Я понял, что длится оно недолго. Может быть, несколько минут. Тем непомернее их цена. Каждую пестуешь и бережешь, это и есть твои трофеи.

Помню пленительный день в Москве – еще не изошло, не истаяло, еще не кончилось красное лето, хотя уже неспешно отсчитывает свои часы календарная осень.

Помню, как стою на углу Китайского проезда, вокруг спешат по своим делам москвичи, а я словно в землю врос и, должно быть, мешаю этому муравейнику, изображаю какую-то статую.

И неожиданно понимаю, сегодня не просто обычный день, а девятнадцатое сентября, и ровно одиннадцать лет назад я в этот день приехал в Москву, чтобы смешаться с этой толпой – тысяча незнакомых лиц и никому, и никому из них я не знаком, и никому до меня нет дела, никто не поймет, почему он должен чуть потесниться, дать мне местечко.

Я вышел на привокзальную площадь, сжимая в руке неказистый, набитый моим барахлом чемодан, на дне его лежала машинопись только что законченной пьесы, с которой я связывал все надежды.

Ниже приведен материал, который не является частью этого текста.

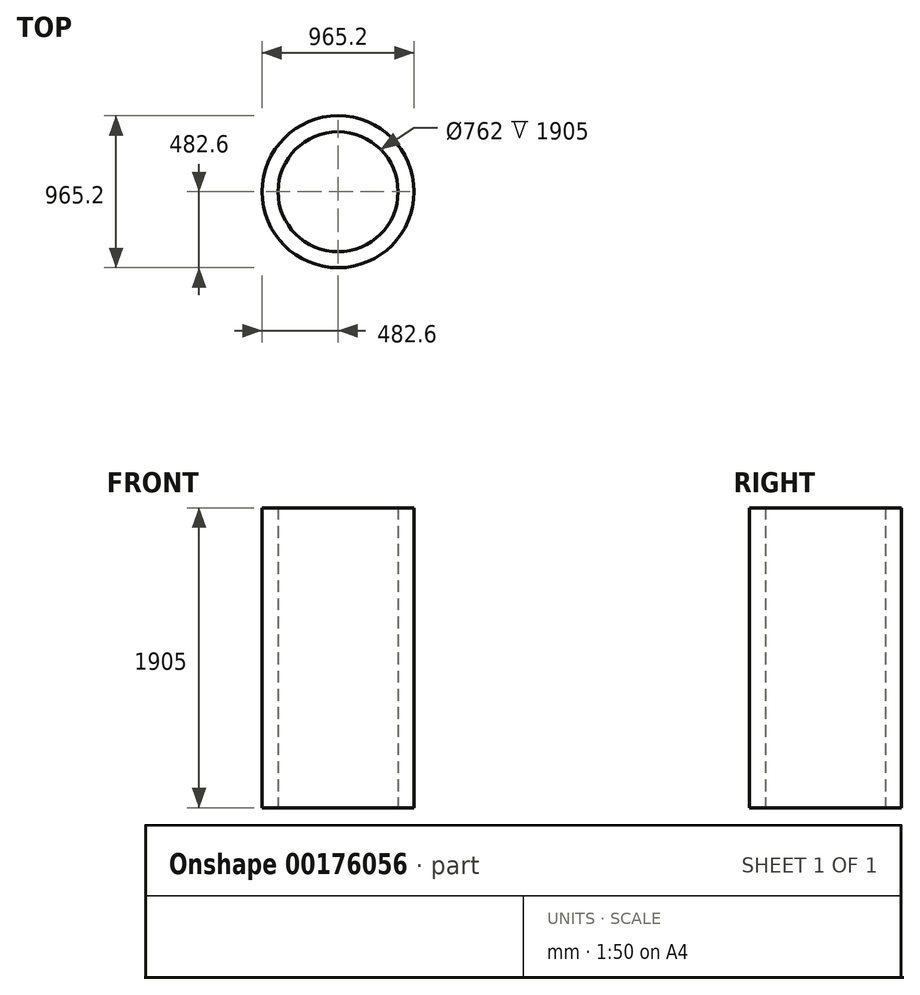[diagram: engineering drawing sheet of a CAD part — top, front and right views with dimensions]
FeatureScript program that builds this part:
annotation { "Feature Type Name" : "Feature", "Feature Type Description" : "" }
export const myFeature = defineFeature(function(context is Context, id is Id, definition is map)
    precondition{}
    {
        {
            var Q0;
            Q0=qCreatedBy(makeId("Top.planeOp"),FACE);
            var sketch = newSketch(context, id + "F0", { "sketchPlane" : qUnion([Q0])});
            skCircle(sketch, "E0", {"center": v(0, 0) * mm, "radius": 482.6 * mm});
            skCircle(sketch, "E1", {"center": v(0, 0) * mm, "radius": 381 * mm});
            skSolve(sketch);
        }
        {
            var Q0;
            Q0=makeQuery(id+"F0.imprint","IMPRINT",FACE,{"disambiguationData":[TD([[makeQuery(id+"F0.imprint","IMPRINT",EDGE,{"derivedFrom":sQuery(id+"F0.wireOp",EDGE,"E0")}),1.0]])]});
            extrude(context, id + "F1", {"entities" : qUnion([Q0]), "depth" : 1905 * mm});
        }
    });
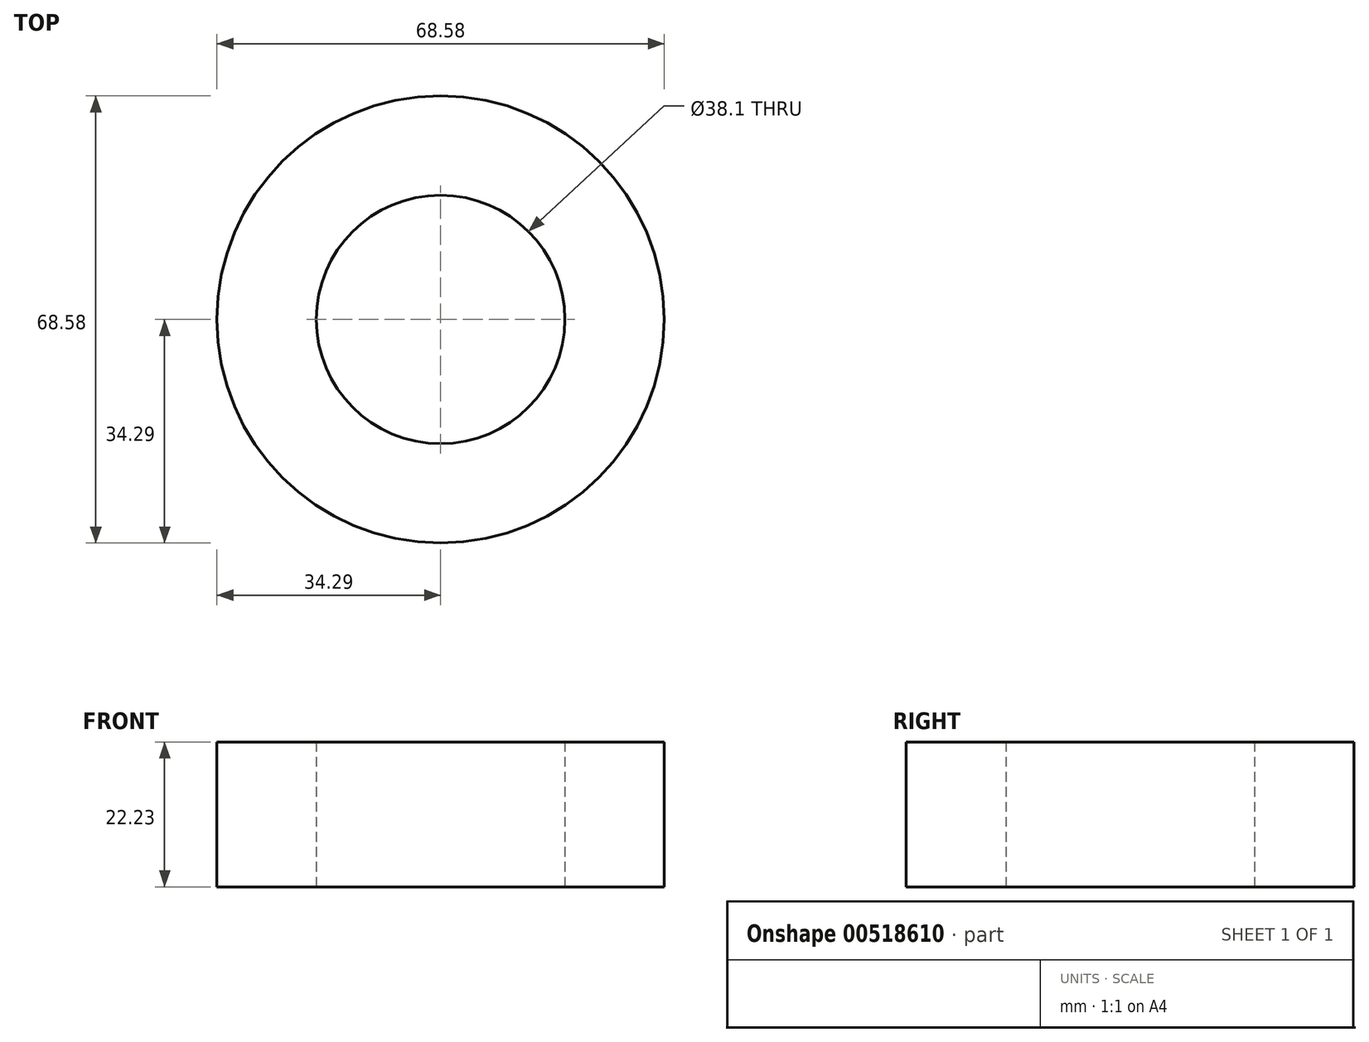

И вот, спустя одиннадцать лет, стою на углу в Китайском проезде, впервые за эти суровые годы с их постоянными перепадами, с крутыми подъемами и падениями, с их дерзкими снами и хмурой явью, с бесчисленными очарованиями и опрокинутыми надеждами. Впервые, впервые, уверенно чувствую, что разжимается, отпускает стянутая узлом пружина, что все удалось – срослось, сложилось – можно расслабиться и вздохнуть.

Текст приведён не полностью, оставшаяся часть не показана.